A Guest column by Derlang Ansager

“Imagine,” says the Vancouver Historical Society, “seeing King George VI and Queen Elizabeth being driven down Georgia Street in 1939 as thousands line the sidewalks and cheer . . . and all in colour!” That’s just one of the rare chunks of film you saw (free) at 7:30 p.m. on Thursday, February 22, 2009 at the Vancouver Museum. Colin Preston, the CBC’s Vancouver archivist, had a fine collection of film clips from the past, so this was one of the VHS’s more enjoyable events of the year.

Local television came to Vancouver in 1953 when the CBC opened their original studios at the corner of West Georgia and Bute, but the archives go back much further. There is a variety of footage of Vancouver and its residents, shot by professional film companies and amateurs alike. Some of it covers major events in the city, some consists of fascinating visual records of ordinary days in the 1930s, 1940s and 1950s.

Curiously, for an organization devoted entirely to history, the Vancouver Historical Society has no organized history of itself.

Elizabeth Walker,
Author: Street Names of Vancouver

[Photo: BC Bookworld]

Thanks to the efforts of Elizabeth Walker, a longtime member of VHS, its archivist, and a past president, minutes of the earliest meetings of the Society—with some omissions—are preserved at the City of Vancouver Archives.

From those minutes we can construct a rough picture of the Society’s earliest days.

The Vancouver Historical Society began October 2, 1936 as the Vancouver Section of the British Columbia Historical Association. That explains why virtually all of its earliest public meetings dealt with subjects that had little or nothing to do with Vancouver history! The history of the Cariboo, mining in northern British Columbia, exploring the Kootenays . . . rarely did they venture into the lower mainland.

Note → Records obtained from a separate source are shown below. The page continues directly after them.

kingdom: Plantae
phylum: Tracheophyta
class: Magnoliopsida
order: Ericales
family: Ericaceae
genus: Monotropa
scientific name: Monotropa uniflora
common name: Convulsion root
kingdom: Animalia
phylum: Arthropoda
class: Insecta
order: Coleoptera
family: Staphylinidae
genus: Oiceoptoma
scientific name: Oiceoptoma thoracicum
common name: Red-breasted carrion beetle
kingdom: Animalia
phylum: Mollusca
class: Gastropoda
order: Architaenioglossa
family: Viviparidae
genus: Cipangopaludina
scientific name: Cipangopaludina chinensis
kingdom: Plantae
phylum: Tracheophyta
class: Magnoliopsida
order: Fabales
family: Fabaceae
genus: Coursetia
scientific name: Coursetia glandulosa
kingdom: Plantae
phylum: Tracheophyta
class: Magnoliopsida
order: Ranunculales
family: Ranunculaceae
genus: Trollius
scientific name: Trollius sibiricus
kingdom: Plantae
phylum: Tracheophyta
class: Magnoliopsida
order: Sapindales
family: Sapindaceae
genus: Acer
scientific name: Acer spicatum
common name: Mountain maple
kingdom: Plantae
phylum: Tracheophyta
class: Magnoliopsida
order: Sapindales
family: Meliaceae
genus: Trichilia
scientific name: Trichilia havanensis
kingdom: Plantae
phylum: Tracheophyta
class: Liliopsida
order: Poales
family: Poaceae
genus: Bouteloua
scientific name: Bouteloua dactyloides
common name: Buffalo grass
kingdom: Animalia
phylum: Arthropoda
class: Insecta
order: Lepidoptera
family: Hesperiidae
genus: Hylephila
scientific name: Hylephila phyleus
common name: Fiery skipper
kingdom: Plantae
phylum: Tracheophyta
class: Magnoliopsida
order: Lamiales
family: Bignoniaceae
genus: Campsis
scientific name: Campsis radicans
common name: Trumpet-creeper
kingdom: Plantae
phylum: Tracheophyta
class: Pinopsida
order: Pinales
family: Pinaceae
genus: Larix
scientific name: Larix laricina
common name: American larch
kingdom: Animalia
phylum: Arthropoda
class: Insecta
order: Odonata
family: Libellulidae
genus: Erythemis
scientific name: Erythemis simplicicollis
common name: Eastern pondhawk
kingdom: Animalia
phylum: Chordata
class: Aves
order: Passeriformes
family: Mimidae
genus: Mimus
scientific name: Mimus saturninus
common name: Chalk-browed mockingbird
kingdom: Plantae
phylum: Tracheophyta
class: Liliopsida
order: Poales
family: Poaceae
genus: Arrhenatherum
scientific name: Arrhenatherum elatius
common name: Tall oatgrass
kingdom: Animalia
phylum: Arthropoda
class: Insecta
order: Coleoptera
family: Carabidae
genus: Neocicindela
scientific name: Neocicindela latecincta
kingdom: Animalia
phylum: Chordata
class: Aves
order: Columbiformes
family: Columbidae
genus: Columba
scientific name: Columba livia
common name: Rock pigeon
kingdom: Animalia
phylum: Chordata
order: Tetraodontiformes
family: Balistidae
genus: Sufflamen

That 1936 organizational meeting was held in King Edward High School. The first president was Dr. W.N. Sage. It cost $2 to join in that seventh year of the Great Depression. A quarterly publication was already being issued by the BCHA. Its total circulation was 485, with 185 of those going to the members of the Vancouver Section.

A continuing problem in the earliest years of the Society was finding a place for its public meetings. The first were held in Harmony Hall at 1655 West Broadway. From there they moved to the Hastings Mill Store (in Pioneer Park at the north foot of Alma Street since 1930), then to Room 201 of the Hotel Vancouver.

On November 27, 1940 the Society found what would prove to be a regular home in the small dining room of the Grosvenor Hotel, which old-timers will recall was at 840 Howe Street, on the east side of Howe a little south of Georgia. The manager, Edgar Baynes, provided that space to the VHS free of charge. They were there for at least 20 years.

A digression: Edgar Baynes was a partner with Alfred Horie in the construction company that built the Grosvenor in 1913. A severe economic depression (although not quite as severe as the 1929 version) hit B.C. just as the hotel was completed, and the client couldn’t afford to keep it up. So the Baynes family took over the hotel, and operated it successfully for many decades.

Prominent names pop up all through those early years: Dr. Sage, of course, Judge F.W. Howay, Major J.S. Matthews, Dr. Margaret Ormsby, newspaperman Roy Brown, Capt. Charles Cates, Norman Hacking . . .

Exactly when the Vancouver Section of the BCHA became the Vancouver Historical Society is still a little vague: the transition happened during years in which the minutes are missing. Further research will pinpoint the date.

And a final note: the Society’s website, crafted by board member Bruce Watson and maintained by Quasar Design and Data Management is a rich treasure trove of local history.

p.s. Okay, one more final note: Colin will conclude his films presentation on the 22nd with a showing of the six-minute Harbeck film, the 1907 movie made on Vancouver’s busy streets a century ago.